
    1. It’s bad enough to have the underlying problems without guilt making it worse. It’s okay to be up, and it’s okay to be down, and I don’t think anyone with mental illness can escape that rollercoaster ride.

  3. Your sense of purpose and your commitment to your writing and to others’ writing are very clear. Your online voice at WordPress is very, very strong. I commend you for always having something relevant to bring up and/or address.

  4. ivanabikorovih

    I remember when I was on the Board of MHE based in Brussels. We had a video on recovery back then and I presented it to members in Croatia with subs. Over the years I can see some people contend the concept of recovery. I happen to think anyone should be able to chose their model. Recovery works for me.

  5. We used to think recovery meant getting back into a career. Now we understand that our view of reality is changing, and we cannot see ourselves yet being comfortable with human people. We are open to that changing as we change.

    If we could wave the magic wand for us, it would be self-love. If we could love ourself and not blame, judge, punish, act out our trauma over and over, we could feel worthy enough to exist.

> _PROBLEM A_
In the comment thread, where was the Board of MHE based?
> _PROBLEM B_
Reproduce word for word the part of the comment thread starting at "3. Your sense" and ending at "works for me.".
> _PROBLEM C_
According to the comment thread, what could "we" stop doing if we could love ourself? List each one.
Nothing here requires the data records.

(Data records)
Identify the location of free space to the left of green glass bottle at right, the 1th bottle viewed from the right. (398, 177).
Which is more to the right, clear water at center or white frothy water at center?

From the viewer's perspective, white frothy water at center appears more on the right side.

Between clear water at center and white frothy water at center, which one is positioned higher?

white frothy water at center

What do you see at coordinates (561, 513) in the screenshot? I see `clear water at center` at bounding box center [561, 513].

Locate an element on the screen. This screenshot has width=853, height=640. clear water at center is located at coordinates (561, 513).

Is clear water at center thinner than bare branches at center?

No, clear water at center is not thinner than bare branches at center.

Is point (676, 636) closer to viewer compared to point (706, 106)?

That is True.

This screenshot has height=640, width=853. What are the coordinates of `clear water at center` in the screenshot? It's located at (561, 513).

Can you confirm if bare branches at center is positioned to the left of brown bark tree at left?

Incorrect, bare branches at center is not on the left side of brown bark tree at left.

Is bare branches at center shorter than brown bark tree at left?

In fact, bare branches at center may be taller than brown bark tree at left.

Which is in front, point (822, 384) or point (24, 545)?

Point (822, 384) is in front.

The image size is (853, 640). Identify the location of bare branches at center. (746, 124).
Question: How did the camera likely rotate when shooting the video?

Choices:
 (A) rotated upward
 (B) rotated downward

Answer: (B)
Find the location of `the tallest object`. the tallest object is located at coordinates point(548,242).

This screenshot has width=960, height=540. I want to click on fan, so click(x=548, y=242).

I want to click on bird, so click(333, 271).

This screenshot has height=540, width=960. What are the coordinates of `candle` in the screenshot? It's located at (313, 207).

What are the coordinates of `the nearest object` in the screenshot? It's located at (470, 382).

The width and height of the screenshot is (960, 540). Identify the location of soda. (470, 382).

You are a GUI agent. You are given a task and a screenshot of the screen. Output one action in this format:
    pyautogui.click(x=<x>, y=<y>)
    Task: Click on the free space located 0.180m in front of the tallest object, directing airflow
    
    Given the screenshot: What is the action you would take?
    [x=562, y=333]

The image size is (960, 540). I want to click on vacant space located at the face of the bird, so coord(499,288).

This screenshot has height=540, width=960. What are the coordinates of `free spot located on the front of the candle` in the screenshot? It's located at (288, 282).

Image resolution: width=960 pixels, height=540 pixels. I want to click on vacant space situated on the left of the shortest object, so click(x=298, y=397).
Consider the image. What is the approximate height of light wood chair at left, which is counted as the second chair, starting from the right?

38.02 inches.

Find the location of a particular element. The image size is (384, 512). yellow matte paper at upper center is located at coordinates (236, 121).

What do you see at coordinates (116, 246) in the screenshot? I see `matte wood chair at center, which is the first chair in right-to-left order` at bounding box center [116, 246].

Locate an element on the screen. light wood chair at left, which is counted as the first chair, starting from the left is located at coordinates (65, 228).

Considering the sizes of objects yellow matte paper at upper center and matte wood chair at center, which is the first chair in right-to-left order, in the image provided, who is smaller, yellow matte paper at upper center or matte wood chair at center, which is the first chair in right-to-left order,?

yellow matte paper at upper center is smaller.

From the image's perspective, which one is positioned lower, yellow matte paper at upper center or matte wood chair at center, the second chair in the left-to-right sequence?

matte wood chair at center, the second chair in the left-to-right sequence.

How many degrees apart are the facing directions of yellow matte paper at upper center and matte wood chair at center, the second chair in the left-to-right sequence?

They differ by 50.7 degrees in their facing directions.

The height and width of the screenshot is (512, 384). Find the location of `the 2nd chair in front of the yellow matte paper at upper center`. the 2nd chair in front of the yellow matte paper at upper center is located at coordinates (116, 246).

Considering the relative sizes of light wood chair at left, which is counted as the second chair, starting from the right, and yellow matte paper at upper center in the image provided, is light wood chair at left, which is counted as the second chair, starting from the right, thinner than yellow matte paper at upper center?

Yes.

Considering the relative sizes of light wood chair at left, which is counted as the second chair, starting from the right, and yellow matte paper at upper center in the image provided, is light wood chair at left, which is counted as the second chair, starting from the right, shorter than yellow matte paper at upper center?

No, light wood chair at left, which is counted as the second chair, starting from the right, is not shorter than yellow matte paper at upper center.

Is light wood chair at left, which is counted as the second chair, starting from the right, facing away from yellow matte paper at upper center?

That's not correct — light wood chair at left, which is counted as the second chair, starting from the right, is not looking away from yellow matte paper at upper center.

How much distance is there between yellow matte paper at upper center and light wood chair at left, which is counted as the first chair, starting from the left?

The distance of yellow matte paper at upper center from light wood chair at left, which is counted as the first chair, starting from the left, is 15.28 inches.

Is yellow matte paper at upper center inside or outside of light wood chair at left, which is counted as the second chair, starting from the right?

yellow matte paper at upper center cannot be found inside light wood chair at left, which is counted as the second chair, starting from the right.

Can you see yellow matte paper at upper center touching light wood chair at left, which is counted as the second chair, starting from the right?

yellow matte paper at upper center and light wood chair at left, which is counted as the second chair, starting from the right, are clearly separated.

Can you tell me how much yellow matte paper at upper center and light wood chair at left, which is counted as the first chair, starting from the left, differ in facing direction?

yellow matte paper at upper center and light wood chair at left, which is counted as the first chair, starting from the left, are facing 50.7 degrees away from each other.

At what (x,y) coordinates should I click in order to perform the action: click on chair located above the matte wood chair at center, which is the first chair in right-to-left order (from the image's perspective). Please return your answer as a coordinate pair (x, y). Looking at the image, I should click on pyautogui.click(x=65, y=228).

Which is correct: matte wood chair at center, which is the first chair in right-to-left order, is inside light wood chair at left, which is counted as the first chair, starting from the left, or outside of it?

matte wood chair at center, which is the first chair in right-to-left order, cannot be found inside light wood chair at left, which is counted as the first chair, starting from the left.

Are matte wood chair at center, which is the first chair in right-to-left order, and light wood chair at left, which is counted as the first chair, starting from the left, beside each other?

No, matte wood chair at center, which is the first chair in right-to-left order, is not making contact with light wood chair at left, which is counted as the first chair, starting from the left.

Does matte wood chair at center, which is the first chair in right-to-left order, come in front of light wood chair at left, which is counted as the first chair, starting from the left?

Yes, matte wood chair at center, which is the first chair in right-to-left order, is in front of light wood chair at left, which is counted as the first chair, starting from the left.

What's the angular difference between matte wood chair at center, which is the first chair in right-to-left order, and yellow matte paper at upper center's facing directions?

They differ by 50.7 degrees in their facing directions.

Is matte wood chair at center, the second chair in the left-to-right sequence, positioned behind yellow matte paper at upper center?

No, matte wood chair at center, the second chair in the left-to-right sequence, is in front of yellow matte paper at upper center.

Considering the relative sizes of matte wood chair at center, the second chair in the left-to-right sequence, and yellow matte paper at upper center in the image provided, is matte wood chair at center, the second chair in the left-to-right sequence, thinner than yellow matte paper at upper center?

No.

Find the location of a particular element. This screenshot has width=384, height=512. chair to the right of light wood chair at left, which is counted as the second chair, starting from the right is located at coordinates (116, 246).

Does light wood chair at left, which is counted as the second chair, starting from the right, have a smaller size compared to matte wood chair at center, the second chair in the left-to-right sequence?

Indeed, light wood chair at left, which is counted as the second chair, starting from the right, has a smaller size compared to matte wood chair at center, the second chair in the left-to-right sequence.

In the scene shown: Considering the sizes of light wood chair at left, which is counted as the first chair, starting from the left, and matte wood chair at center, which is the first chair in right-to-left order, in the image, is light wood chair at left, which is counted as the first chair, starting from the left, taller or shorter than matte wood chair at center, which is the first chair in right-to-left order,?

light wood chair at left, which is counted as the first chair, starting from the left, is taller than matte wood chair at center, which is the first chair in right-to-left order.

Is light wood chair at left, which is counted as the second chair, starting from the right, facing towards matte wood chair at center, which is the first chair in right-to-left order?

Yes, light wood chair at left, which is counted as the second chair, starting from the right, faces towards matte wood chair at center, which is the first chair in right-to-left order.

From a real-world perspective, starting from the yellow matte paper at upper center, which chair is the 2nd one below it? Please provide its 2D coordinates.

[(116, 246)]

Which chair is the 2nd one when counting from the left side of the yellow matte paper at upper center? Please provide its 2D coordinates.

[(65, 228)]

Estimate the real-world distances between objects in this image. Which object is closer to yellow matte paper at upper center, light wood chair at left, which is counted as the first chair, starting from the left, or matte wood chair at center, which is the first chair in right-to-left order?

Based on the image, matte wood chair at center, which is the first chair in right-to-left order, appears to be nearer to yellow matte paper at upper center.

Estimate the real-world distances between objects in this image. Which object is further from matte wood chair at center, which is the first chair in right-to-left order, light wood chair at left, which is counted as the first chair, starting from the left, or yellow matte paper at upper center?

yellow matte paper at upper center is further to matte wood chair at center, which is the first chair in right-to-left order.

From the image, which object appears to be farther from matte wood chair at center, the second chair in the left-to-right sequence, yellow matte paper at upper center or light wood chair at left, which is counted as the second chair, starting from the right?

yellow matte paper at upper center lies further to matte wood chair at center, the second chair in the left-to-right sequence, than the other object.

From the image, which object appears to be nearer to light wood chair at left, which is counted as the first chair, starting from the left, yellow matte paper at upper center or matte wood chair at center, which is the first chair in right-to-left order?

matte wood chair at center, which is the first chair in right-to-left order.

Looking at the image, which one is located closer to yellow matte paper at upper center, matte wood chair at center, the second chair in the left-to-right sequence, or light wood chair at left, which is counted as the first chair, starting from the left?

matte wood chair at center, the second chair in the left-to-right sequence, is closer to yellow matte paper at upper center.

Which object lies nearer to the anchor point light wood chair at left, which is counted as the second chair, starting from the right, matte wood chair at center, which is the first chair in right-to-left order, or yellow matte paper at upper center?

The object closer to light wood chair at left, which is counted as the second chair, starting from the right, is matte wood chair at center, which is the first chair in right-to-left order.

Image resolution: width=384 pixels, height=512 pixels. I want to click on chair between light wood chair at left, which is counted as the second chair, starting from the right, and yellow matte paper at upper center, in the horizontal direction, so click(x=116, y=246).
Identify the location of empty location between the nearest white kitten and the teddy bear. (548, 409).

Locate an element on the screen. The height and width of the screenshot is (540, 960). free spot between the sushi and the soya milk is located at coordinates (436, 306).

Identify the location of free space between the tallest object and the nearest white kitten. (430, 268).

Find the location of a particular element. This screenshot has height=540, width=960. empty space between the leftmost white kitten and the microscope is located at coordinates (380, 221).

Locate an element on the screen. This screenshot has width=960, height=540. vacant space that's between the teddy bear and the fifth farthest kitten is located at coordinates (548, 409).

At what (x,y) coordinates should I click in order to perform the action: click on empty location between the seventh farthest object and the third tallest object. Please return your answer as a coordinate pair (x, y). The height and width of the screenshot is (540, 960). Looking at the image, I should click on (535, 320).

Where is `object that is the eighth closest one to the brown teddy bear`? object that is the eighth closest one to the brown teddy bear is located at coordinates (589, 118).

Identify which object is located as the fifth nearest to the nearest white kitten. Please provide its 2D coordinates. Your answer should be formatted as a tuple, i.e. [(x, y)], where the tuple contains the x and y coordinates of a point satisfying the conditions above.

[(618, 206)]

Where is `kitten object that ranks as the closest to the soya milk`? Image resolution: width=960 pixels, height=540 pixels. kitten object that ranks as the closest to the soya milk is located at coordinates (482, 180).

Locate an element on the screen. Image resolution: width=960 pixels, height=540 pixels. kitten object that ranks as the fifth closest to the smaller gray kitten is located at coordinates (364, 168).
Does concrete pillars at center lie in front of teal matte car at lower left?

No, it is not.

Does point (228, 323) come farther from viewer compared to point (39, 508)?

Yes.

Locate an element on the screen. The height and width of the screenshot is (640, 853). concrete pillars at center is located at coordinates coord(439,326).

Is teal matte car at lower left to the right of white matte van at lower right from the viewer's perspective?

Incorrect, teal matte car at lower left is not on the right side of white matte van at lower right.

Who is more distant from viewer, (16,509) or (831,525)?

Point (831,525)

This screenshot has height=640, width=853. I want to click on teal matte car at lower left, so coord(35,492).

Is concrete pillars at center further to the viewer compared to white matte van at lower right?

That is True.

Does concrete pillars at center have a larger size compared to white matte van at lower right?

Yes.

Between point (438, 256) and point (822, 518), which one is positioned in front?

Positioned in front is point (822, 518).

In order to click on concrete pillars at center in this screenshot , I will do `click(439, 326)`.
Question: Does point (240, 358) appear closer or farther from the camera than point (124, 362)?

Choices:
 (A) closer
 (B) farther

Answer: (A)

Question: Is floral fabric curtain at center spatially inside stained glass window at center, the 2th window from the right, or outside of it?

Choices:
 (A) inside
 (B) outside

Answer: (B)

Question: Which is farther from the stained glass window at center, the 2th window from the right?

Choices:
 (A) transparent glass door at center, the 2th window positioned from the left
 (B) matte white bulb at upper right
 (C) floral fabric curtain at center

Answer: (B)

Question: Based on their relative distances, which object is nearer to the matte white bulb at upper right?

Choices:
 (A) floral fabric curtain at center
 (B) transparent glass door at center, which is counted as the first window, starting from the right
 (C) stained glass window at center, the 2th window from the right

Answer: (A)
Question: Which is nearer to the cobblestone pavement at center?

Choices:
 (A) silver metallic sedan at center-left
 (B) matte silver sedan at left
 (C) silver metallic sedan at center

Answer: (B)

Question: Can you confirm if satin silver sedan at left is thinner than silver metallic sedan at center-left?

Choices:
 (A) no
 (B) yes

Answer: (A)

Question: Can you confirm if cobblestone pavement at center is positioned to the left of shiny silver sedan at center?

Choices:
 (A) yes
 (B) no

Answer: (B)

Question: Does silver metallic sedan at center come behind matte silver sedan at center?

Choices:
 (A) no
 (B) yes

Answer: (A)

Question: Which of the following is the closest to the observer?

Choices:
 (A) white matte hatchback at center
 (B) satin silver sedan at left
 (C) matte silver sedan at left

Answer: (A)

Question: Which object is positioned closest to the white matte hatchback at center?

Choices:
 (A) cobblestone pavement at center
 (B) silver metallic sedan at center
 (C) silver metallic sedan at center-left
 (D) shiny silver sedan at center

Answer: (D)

> _PROBLEM SOLUTION A_
Brussels

> _PROBLEM SOLUTION B_
3. Your sense of purpose and your commitment to your writing and to others’ writing are very clear. Your online voice at WordPress is very, very strong. I commend you for always having something relevant to bring up and/or address.

  4. ivanabikorovih

    I remember when I was on the Board of MHE based in Brussels. We had a video on recovery back then and I presented it to members in Croatia with subs. Over the years I can see some people contend the concept of recovery. I happen to think anyone should be able to chose their model. Recovery works for me.

> _PROBLEM SOLUTION C_
blame
judge
punish
act out our trauma over and over